• **What to work on**: Among these records, which lines include "using"? Copy them out.

[Source texts of formatted documents]
· · ·

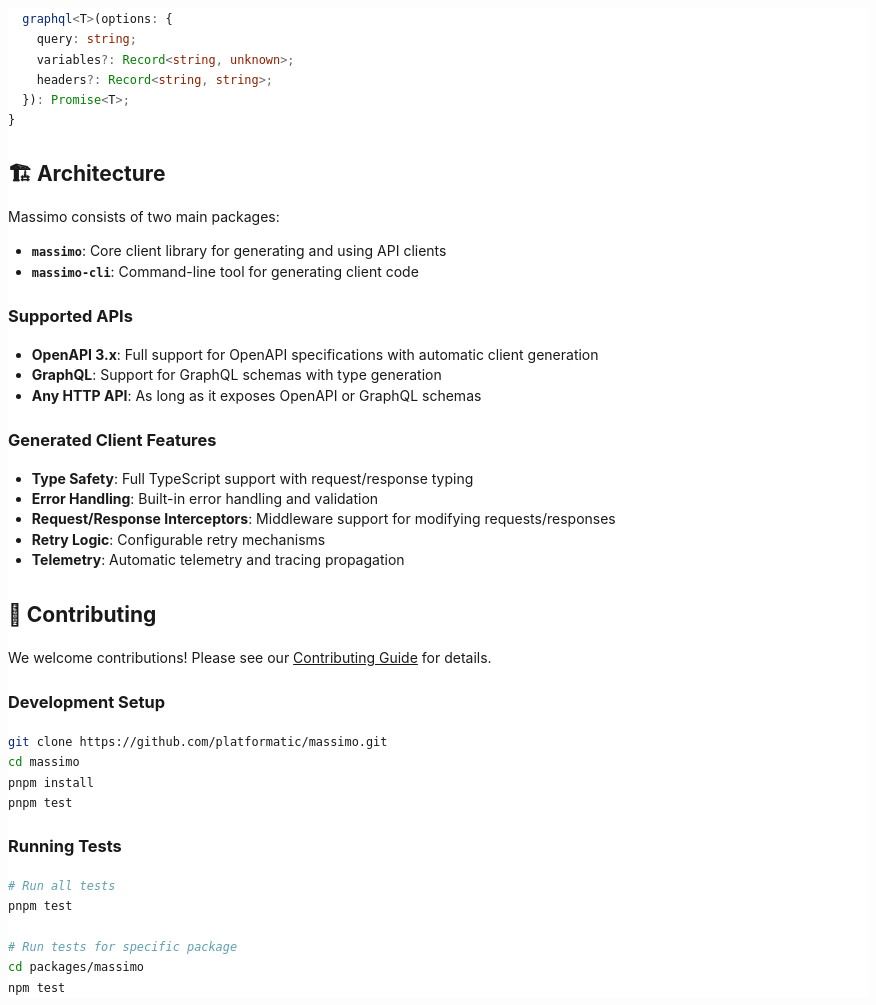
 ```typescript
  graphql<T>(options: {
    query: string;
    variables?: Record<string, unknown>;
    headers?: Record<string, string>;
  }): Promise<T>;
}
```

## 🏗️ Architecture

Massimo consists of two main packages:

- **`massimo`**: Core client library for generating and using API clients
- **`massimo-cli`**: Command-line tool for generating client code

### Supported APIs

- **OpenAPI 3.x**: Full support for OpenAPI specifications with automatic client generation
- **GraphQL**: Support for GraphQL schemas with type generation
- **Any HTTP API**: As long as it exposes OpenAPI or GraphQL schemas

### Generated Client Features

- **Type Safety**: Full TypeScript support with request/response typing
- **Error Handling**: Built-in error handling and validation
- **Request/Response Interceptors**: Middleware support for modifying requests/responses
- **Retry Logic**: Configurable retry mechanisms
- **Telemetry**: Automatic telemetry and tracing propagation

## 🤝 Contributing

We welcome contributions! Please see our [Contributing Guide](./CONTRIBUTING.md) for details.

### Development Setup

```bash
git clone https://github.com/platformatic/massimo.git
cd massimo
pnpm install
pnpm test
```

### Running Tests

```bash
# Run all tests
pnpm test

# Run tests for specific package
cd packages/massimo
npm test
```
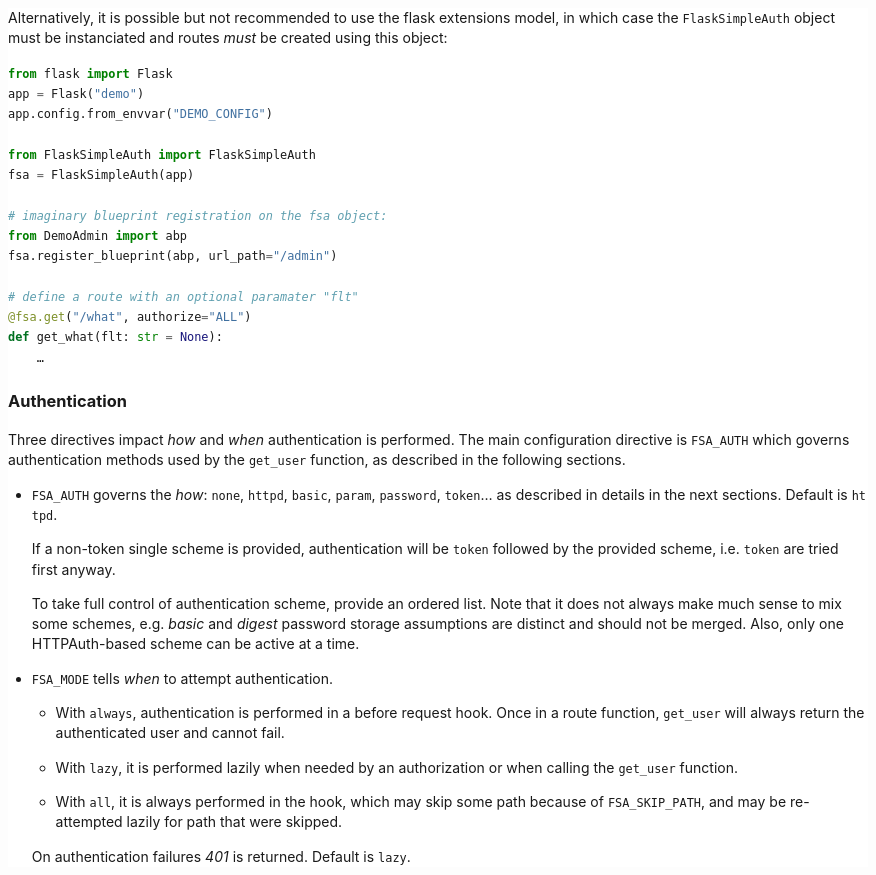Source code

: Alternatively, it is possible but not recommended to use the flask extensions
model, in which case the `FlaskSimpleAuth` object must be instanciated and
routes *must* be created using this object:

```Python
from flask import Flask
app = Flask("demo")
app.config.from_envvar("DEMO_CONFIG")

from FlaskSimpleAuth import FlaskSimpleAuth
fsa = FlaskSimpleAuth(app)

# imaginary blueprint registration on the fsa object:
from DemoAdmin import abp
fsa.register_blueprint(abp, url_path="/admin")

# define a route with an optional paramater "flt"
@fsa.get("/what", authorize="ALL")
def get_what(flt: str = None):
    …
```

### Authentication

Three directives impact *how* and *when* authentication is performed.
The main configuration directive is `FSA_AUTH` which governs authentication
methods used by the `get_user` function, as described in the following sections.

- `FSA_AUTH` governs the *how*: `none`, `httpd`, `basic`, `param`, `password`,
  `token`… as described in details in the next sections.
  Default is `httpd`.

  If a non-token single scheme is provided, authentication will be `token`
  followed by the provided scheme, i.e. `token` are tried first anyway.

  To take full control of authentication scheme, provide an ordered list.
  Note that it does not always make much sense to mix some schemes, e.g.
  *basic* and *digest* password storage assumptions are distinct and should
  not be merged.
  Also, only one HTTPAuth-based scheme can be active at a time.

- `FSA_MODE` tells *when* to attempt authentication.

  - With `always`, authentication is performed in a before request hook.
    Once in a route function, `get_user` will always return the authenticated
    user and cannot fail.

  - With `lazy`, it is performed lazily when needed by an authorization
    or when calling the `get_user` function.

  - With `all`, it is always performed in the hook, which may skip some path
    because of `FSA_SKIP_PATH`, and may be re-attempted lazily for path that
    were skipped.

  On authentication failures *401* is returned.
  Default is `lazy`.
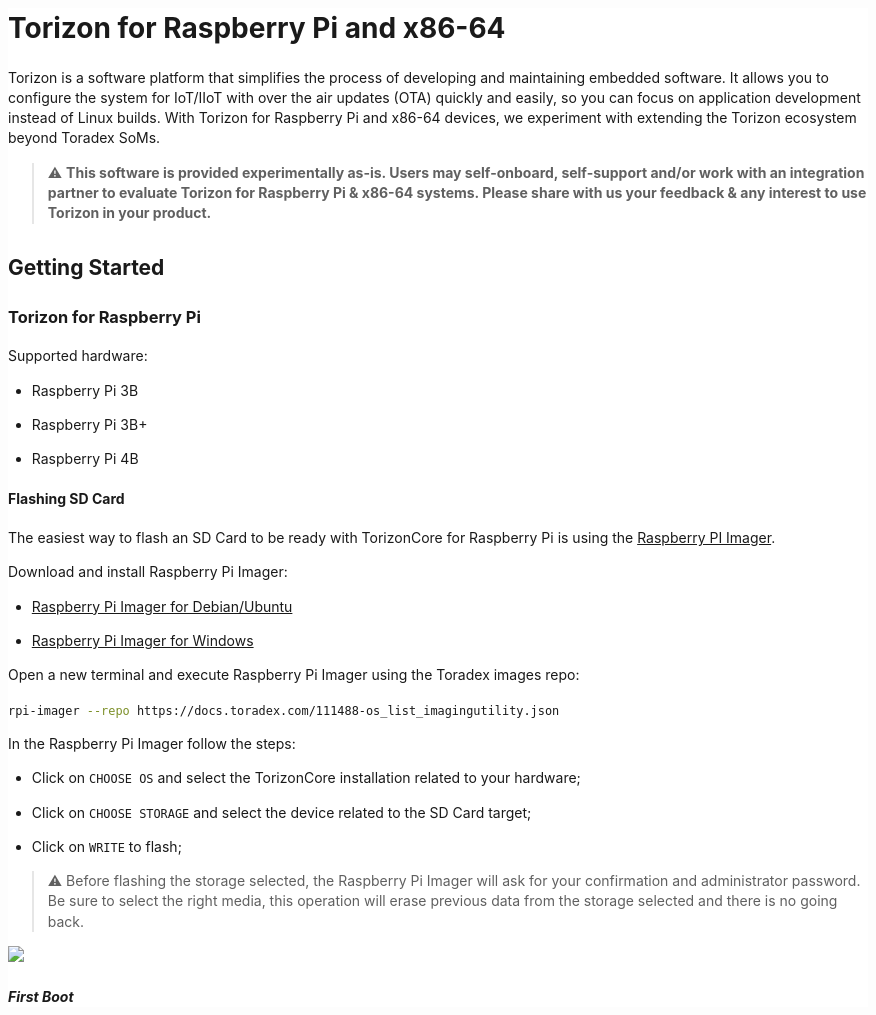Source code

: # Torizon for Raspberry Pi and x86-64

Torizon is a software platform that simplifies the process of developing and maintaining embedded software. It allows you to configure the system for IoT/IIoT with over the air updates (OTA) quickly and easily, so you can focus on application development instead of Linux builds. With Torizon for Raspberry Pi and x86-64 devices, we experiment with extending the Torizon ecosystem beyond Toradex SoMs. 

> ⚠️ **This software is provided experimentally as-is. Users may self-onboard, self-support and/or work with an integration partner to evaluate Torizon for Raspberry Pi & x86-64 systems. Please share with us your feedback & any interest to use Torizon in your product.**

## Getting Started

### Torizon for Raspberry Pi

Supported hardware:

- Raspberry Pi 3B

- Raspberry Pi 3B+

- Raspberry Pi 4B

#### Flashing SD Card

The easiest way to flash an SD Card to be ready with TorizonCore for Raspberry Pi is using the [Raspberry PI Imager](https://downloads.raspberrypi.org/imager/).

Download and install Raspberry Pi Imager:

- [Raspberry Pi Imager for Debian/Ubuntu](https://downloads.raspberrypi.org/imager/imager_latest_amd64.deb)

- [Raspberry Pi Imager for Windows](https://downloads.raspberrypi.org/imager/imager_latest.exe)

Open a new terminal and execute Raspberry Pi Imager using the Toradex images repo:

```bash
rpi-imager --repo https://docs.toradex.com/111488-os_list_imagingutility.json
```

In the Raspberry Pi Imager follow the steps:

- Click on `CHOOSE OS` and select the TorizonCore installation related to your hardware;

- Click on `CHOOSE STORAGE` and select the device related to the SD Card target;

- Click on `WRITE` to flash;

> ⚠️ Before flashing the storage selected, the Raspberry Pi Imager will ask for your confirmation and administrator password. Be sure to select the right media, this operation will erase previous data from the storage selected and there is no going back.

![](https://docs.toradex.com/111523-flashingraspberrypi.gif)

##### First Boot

· · ·

• **Answer below**:
- **`massimo`**: Core client library for generating and using API clients
routes *must* be created using this object:
The easiest way to flash an SD Card to be ready with TorizonCore for Raspberry Pi is using the [Raspberry PI Imager](https://downloads.raspberrypi.org/imager/).
Open a new terminal and execute Raspberry Pi Imager using the Toradex images repo:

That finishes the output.